What do cowboys and falcons have in common? Football fans will recognize them as two of the NFL’s 32 franchises, from Dallas and Atlanta, respectively. But they’re also the code names used during acquisition talks between Southwest and AirTran: Southwest, which is based in Dallas, was codenamed “Cowboy,” while AirTran was “Falcon,” in homage to its hub in Atlanta.

Sounds like the big shots running this thing had a little fun with it, huh?
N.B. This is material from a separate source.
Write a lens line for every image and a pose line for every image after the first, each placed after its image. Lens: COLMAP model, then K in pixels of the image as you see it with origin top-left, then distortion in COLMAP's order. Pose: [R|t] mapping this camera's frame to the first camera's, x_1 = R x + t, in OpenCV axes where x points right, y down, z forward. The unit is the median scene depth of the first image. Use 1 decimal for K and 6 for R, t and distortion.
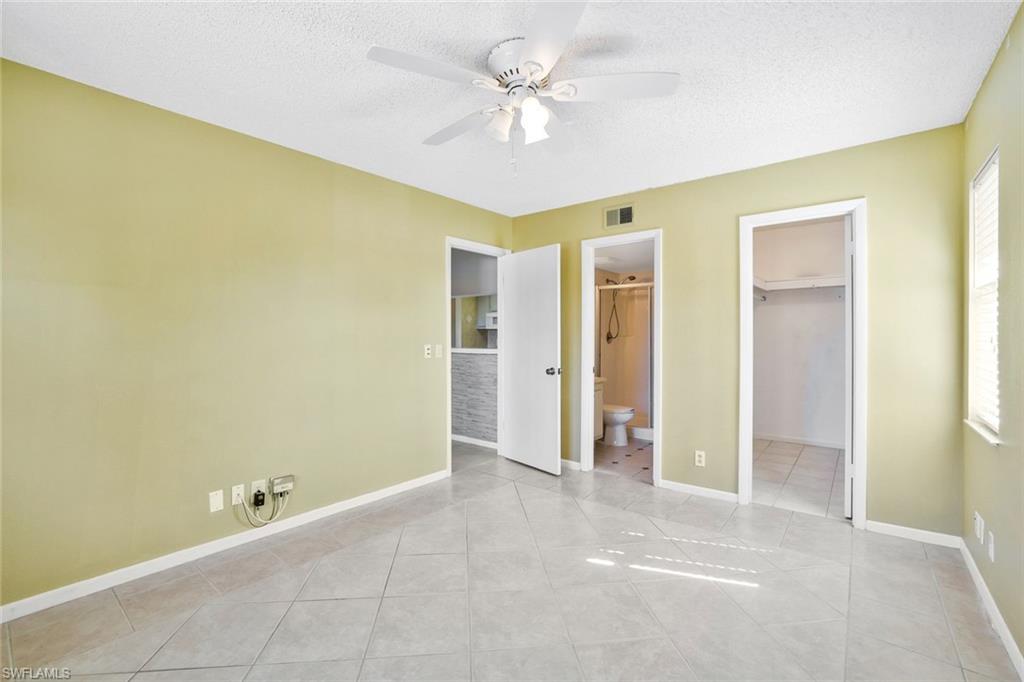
lens RADIAL K [[435.4, 0, 515.0], [0, 435.4, 344.9], [0, 0, 1]] dist [-0.018721, 0.000456]
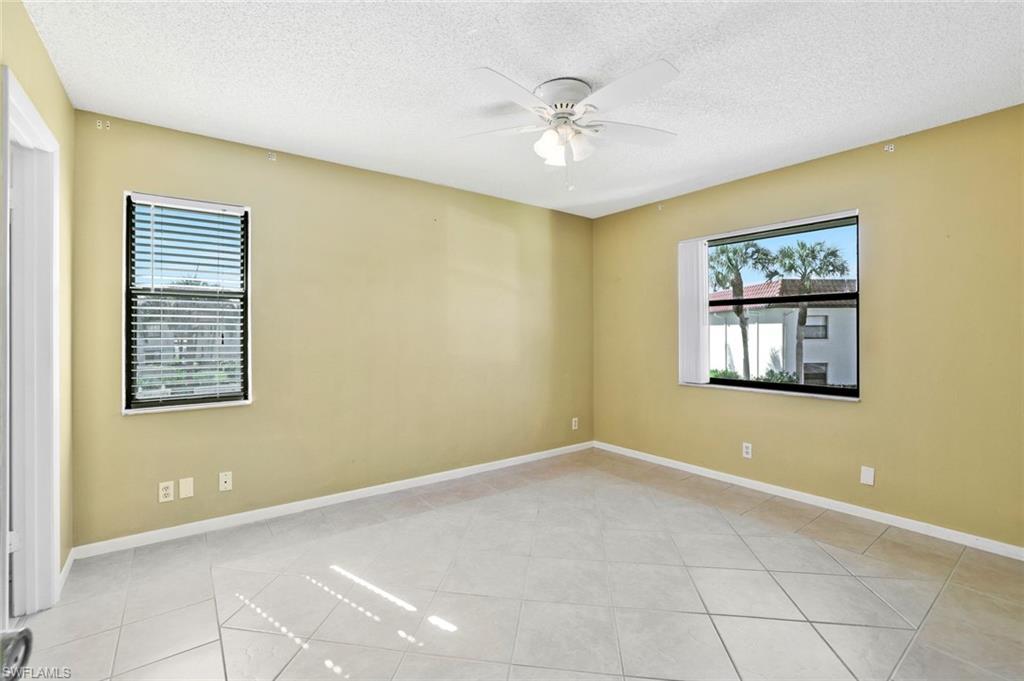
lens RADIAL K [[435.4, 0, 509.8], [0, 435.4, 335.8], [0, 0, 1]] dist [-0.018721, 0.000456]
pose [[-0.969902, 0.004050, 0.243463, -0.115767], [0.006210, 0.999948, 0.008104, -0.014026], [-0.243418, 0.009372, -0.969876, 1.862719]]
But according to Bloomberg, which published a behind-the-scenes look at the merger, it wasn’t all jokes and games. In fact, the merger started with an impromptu meeting arranged by Southwest CEO Gary Kelly—a meeting he feared might blow up in his face. Kelly tells Bloomberg, “I just picked up the phone and called [AirTran CEO Bob Fornaro]. I was purposely vague. I said, ‘Do you want to sit down and explore what we can do together?’ It wasn’t until we actually met in person a couple of weeks later that I laid out what I wanted to talk about. I didn’t know if he’d get up and leave or not.”

Initially, Fornaro said the airline wasn’t for sale—but AirTran was nevertheless “willing to entertain an offer from Southwest,” according to Kelly.

The rest, as we now know, is history.

In a similar piece by the Atlanta Journal-Constitution, which has closely monitored the acquisitions effects on AirTran and Atlanta, Fornaro says there was “no other bidder.” Fornaro tells Bloomberg that only seven or eight AirTran executives even knew the deal was in the works.

Unsurprisingly, then, the surprise factor—few in the industry suspected a Southwest-AirTran deal—was by design. “Secrecy and avoiding leaks was absolutely paramount,” Fornaro tells Bloomberg.

Ultimately, Fornaro said the deal went forward because it made sense for AirTran. “You’ve got to put yourself in the situation where you can win,” he tells the AJC. “That was the motivation from my perspective. The company would be in a better position and 8,000 [employees] would get the benefit of that.

Fornaro continued, “Any potential deal had to be friendly. It was very important because the cultural fit had to be there. And quite frankly it had to be a deal that took care and created opportunities for both employee groups.”